Gravi violazioni, pronti richiesta di ricusazione ed esposto all’ordine degli psicologi

“Ho letto con stupore alcuni post sui social in cui la testista condivide gravissimi giudizi sulla cosiddetta famiglia del bosco. Se le cose stanno così, si tratta di una grave violazione deontologica: chi esprime giudizi pubblici, secondo quanto previsto dal regolamento deontologico dell’Ordine degli Psicologi, non può assumere incarichi peritali sul caso stesso”. Sono le dichiarazioni, all’Adnkronos, è lo psicologo e psicoterapeuta Tonino Cantelmi, consulente della famiglia Trevallion riguardo alla perizia tecnica disposta dal tribunale per i minorenni dell’Aquila nel procedimento che riguarda la cosiddetta “famiglia nel bosco”.

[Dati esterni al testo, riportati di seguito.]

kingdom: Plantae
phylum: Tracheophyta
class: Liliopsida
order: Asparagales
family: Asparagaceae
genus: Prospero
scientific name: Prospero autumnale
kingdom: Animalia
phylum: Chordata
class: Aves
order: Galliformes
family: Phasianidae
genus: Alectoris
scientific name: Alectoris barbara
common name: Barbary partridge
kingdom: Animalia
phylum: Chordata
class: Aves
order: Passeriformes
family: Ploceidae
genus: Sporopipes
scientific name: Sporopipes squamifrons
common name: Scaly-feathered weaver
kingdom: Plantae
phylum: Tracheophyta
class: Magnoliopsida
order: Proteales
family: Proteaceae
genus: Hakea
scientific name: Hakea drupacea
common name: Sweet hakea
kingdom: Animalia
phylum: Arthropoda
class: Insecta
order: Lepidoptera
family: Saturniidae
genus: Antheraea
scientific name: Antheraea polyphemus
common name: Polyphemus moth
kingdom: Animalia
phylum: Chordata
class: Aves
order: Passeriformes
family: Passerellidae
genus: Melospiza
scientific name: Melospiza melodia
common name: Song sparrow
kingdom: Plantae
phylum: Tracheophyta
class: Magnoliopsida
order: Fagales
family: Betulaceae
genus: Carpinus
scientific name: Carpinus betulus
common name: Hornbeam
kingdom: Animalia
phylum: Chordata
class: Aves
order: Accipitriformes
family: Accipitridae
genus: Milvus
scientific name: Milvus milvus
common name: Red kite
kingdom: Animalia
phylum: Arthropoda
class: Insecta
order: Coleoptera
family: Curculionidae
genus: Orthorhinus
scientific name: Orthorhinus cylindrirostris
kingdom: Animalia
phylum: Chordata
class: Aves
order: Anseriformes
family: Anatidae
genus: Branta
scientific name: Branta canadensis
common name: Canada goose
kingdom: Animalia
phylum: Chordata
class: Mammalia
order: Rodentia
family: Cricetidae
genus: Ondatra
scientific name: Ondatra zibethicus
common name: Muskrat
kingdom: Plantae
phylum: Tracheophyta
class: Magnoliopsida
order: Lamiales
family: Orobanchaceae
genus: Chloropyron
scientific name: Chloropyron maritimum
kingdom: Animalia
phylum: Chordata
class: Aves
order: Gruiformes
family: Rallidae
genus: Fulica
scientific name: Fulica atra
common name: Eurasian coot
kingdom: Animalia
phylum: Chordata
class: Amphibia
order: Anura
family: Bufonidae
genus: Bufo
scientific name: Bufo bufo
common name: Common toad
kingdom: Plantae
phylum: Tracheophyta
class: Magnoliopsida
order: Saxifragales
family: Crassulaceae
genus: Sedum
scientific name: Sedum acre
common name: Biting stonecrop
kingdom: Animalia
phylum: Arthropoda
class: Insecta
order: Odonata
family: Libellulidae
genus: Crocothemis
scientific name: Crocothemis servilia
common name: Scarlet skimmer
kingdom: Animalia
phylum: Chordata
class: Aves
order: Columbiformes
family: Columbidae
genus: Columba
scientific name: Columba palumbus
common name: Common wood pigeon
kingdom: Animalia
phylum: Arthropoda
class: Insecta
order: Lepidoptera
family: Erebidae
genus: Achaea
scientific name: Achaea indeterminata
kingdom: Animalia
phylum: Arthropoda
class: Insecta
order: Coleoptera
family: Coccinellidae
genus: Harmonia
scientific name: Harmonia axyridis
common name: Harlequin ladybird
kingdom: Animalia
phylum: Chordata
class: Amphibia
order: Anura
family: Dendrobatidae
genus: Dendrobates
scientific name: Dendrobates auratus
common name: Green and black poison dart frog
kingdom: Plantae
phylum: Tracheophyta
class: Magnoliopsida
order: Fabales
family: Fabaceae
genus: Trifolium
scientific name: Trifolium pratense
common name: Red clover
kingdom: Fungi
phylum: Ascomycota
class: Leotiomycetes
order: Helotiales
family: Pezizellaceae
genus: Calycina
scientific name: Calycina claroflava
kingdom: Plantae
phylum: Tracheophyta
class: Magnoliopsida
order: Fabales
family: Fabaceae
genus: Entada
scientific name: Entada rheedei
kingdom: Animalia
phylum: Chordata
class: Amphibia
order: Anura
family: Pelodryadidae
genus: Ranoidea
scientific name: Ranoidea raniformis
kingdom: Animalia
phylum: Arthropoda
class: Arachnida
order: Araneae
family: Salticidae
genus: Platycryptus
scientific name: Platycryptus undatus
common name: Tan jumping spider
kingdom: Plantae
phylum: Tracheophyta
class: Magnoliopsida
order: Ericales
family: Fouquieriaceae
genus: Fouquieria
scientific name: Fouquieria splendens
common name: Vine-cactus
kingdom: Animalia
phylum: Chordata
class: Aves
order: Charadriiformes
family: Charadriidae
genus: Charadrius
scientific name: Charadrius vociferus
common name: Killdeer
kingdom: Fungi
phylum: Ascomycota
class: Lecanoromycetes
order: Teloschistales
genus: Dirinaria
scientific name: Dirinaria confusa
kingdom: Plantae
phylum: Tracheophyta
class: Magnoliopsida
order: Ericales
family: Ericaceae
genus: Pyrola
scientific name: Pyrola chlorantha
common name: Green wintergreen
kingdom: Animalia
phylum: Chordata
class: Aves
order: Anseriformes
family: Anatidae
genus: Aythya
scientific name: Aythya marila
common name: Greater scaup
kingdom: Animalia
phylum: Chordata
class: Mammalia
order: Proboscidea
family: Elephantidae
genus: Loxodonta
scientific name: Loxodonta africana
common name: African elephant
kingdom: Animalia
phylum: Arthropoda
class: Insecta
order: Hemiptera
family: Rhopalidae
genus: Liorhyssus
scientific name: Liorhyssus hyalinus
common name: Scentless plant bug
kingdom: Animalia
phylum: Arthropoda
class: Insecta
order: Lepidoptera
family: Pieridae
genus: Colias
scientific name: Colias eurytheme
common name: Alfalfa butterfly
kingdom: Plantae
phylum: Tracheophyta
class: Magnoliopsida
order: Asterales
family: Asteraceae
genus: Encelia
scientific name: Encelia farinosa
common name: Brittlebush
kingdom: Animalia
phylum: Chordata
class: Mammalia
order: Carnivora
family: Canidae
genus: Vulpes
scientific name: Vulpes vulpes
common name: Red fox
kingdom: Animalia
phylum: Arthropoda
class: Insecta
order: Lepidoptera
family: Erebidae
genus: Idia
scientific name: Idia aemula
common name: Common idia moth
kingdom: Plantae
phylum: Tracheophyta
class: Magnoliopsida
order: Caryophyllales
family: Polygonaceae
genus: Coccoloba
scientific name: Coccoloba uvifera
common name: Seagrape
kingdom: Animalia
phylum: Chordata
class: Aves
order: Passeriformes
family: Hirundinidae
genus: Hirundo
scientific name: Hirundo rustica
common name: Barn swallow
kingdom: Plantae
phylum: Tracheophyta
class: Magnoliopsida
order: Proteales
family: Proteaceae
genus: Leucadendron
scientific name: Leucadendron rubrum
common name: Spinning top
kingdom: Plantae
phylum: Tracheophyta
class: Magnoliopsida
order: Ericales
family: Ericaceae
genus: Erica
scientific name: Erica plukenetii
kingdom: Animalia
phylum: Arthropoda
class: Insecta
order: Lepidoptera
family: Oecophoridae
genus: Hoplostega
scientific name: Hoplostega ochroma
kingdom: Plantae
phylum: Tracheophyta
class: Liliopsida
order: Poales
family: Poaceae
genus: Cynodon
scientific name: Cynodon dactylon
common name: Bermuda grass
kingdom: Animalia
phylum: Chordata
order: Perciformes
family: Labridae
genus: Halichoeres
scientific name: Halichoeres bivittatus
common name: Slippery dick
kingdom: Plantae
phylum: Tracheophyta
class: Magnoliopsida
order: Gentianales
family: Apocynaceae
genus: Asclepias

“Inoltre – prosegue Cantelmi – la professionista incaricata dei test risulta iscritta all’Albo da poco più di tre anni al momento dell’incarico e non ottempera a quanto previsto dall’articolo 4, comma 4, del D.M. 109/2023, che stabilisce i requisiti di speciale competenza richiesti ai consulenti tecnici per operare in ambito minorile, ossia cinque anni di esperienza professionale documentata o docenza universitaria”. Secondo lo psicologo, “la norma mira a garantire che solo esperti con comprovata esperienza nel trauma infantile valutino il destino dei minori, ed è uno strumento per contestare la legittimità dei periti che ne siano privi”.
Cantelmi solleva poi altri interrogativi: “A questo punto mi chiedo se la dottoressa Ceccoli (incaricata della perizia sui coniugi Trevallion) fosse a conoscenza di questi due macigni che pesano sulla persona che dovrebbe sottoporre a test i tre bambini. Inoltre, già nella prima seduta di test abbiamo avuto molte perplessità”.
“Tutto questo – conclude – sarà dettagliato nelle sedi opportune: stiamo depositando in tribunale una richiesta di ricusazione della testista e presenteremo all’ordine degli psicologi un esposto per le violazioni deontologiche, che verranno ulteriormente circostanziate”.
Sulla vicenda è intervenuta anche la Garante regionale per l’infanzia della Regione Abruzzo, che – sottolinea Cantelmi – “ha correttamente evidenziato la gravità delle violazioni deontologiche”. Il caso riguarda appunto la perizia disposta nell’ambito del procedimento che ha portato, lo scorso novembre, all’allontanamento dei tre figli della coppia dal casolare nel bosco e al loro trasferimento in una struttura protetta a Vasto.